The Review of Laser Engineering Volume 51, Issue 2

Preface to Special Issue on Technologies of Radiation Field Control for Green Innovation

In recent years, society has become more concerned about global warming, and there is a strong demand for power generation that does not emit, or emits less CO2 and for technological development (green innovation) that contributes to reducing energy consumption. In the field of plasmonics and metamaterials, on the other hand, the main subject is the improvement of the performance and the realization of new functions in optical devices by artificially modifying both the electromagnetic field itself and its interaction with matter. These possibilities of radiation field control are expected to help to achieve the developments of technologies that can contribute to the green innovation.

Principles of Thermal Radiation Control by Nano/Micro-Structures

This paper comprehensively overviews the principles of thermal radiation control by nano/micro-structures. First, we review the history of thermal radiation control, starting from the spontaneous emission of atoms placed in a microcavity. Next we discuss the effects of a microcavity and surface waves on thermal radiation. Finally, the narrow and wideband perfect absorbers based on metamaterials/metasurfaces are discussed.

Thermal Emission Control Based on Photonic Nanostructures and Application to Thermophotovoltaic Power Generation

Thermophotovoltaic (TPV) systems, which convert heat into electricity by irradiating PV cells with thermal emission from heated objects, feature their high output power density and potentially high conversion efficiency. To increase the output power density and conversion efficiency of TPV systems, it is important to enhance the thermal emission above the bandgap energy of the PV cell while suppressing the emission below it. Here, we show our recent experimental demonstrations of far-field and near-field TPV systems based on photonic nanostructures. In the far-field experiment, we develop silicon rod-type photonic-crystal thermal emitters which exhibit near-infrared frequency-selective thermal emission with suppressed background emission, and demonstrate a heat-to-electrical conversion efficiency of 11.2% at 1338 K. In the near-field experiment, we develop a one-chip near-field TPV device integrating a thinfilm Si emitter and InGaAs PV cell with a deep sub-wavelength gap (＜150 nm), achieving photocurrent generation overcoming the far-field blackbody limit at 1192 K.

Thermoelectric Generation by Radiative Cooling for 24-h Power Generation

Daytime and nighttime radiative cooling is possible if a surface has high solar reflectivity and high mid-infrared emissivity.

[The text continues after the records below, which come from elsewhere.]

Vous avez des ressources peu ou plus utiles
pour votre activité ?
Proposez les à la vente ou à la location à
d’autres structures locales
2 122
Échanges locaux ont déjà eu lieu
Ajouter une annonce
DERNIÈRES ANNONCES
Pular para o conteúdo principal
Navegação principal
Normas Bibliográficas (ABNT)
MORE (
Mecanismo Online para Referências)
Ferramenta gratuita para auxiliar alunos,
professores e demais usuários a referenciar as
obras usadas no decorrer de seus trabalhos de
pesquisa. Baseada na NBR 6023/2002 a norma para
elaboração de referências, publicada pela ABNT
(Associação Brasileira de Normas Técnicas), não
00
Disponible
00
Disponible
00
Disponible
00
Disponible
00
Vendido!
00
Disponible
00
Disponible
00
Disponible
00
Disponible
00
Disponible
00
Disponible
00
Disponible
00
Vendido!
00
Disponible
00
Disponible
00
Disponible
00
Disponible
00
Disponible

While the main focus of radiative cooling is to achieve cooler surfaces, radiative cooling can be used to generate temperature difference against ambient temperature. In this review, we review our recent work where a combination of radiative cooler and a thermoelectric module can be an energy harvester. The unique feature of the device is that it can generate voltage whole day continuously which is quite challenging with other techniques. By further improving the output power, it is anticipated that the device can be used to self-power off-grid sensors.

Metamaterial Thermoelectric Conversion in a Uniform Thermal Radiation Environment

We propose metamaterial thermoelectric conversion that can produce electricity even in a uniform thermal radiation environment. A metamaterial absorber attached on the one end of a thermoelectric device absorbs thermal radiation emitted from the surrounding media, creating a thermal gradient across a thermoelectric element. We experimentally determined that a thermal gradient of 0.14 K on the device was created in a uniform thermal radiation environment at 364 K.

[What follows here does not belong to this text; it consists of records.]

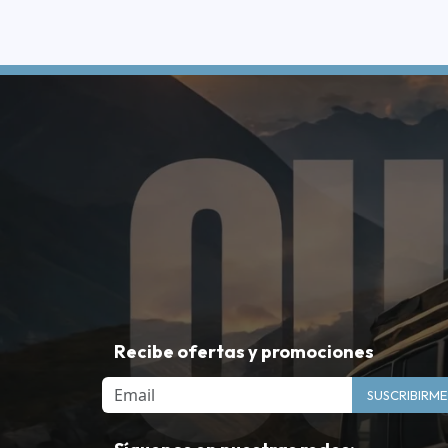
Recibe ofertas y promociones
Email
SUSCRIBIRME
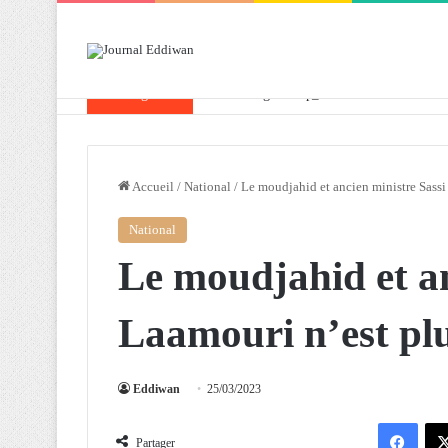
Breaking News
Attaf souligne les priorités que l’Algérie 
Accueil
/
National
/
Le moudjahid et ancien ministre Sassi
National
Le moudjahid et an
Laamouri n’est pl
Eddiwan
25/03/2023
Facebook
Partager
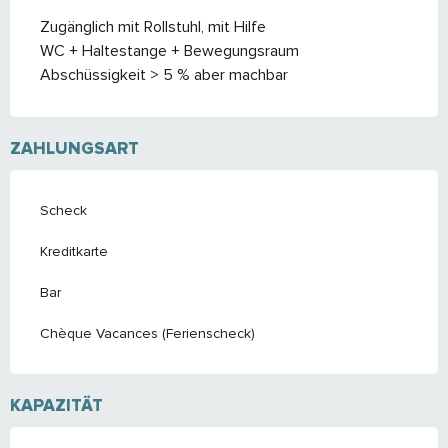
Zugänglich mit Rollstuhl, mit Hilfe
WC + Haltestange + Bewegungsraum
Abschüssigkeit > 5 % aber machbar
ZAHLUNGSART
Scheck
Kreditkarte
Bar
Chèque Vacances (Ferienscheck)
KAPAZITÄT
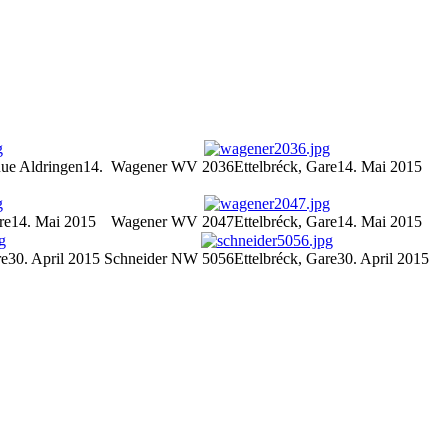
ue Aldringen
14.
Wagener WV 2036
Ettelbréck, Gare
14. Mai 2015
re
14. Mai 2015
Wagener WV 2047
Ettelbréck, Gare
14. Mai 2015
re
30. April 2015
Schneider NW 5056
Ettelbréck, Gare
30. April 2015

Transparent Radiative Cooling Materials and Their Application to Energy Harvesting

This paper reports the development of an energy-harvesting (EH) device based on passive radiative cooling (RC). We first explain RC’s principle and then describe the development of the materials for a daytime RC. The non-radiative cooling materials of the silver nanowire matrix are also described. Finally, an EH device combined with a solar cell is presented, which our group developed. EH devices that can generate electricity even at night are expected to be used in places where grid power fails to not reach.

Highly Efficient Green Emissions from III-V Nitride Semiconductors Based on Plasmonics

Plasmonics enable significant improvements in the blue emission efficiencies of InGaN/GaN-based semiconductors. However, it remains difficult to achieve high efficiency using plasmonics and other methods in the green wavelength range of ~550 nm, which is the peak of human visual sensitivity. Semiconductor LEDs suffer from a systematic drop in efficiency in the green/yellow region, known as the “green gap,” and this gap must resolved. In this review, the author, who has been working on this issue since the early 2000s, explains a new method using Ag nanoparticles and dielectric nanofilm structures to solve this problem and obtains highly efficient green light emission.